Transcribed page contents
────────────────

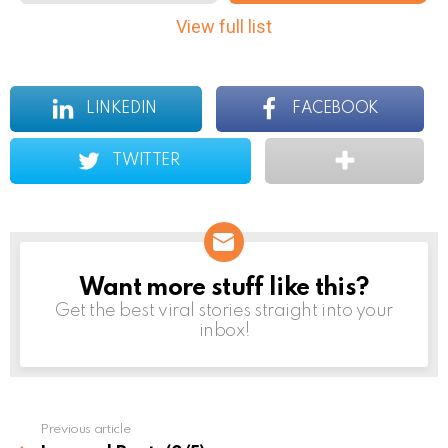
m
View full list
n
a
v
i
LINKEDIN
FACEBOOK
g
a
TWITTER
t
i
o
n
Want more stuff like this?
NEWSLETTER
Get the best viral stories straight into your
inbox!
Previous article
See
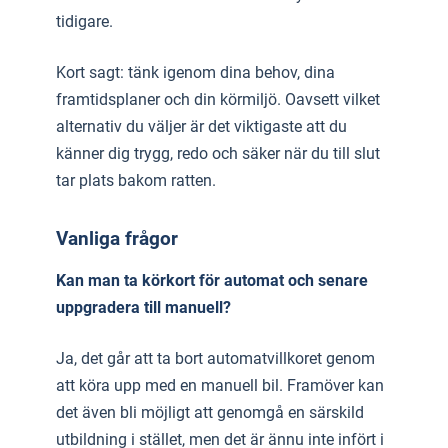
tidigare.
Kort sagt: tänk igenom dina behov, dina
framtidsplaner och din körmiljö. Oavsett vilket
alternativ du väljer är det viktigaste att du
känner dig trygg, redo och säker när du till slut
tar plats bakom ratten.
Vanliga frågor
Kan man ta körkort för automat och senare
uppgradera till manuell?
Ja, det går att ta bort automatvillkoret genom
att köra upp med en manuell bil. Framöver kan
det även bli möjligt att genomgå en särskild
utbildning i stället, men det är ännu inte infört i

────────────────

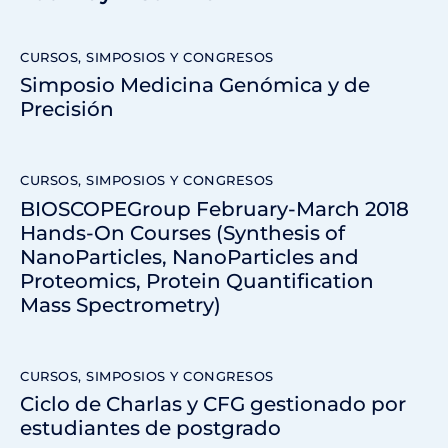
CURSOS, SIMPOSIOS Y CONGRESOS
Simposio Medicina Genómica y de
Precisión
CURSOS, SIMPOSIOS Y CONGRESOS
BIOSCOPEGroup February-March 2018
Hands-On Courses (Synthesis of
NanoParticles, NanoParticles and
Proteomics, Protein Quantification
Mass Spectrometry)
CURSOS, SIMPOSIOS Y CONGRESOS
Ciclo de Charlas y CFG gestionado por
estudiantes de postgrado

────────────────

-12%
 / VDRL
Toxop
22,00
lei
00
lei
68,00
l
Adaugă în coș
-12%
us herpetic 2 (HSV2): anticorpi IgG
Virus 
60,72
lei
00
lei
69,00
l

────────────────

Take the stretch of lines above from the one containing "Ciclo de Charlas y CFG gestionado por" through the one containing "estudiantes de postgrado" and repeat it exactly, adding no other line.

**ANSWER BOX**
Ciclo de Charlas y CFG gestionado por
estudiantes de postgrado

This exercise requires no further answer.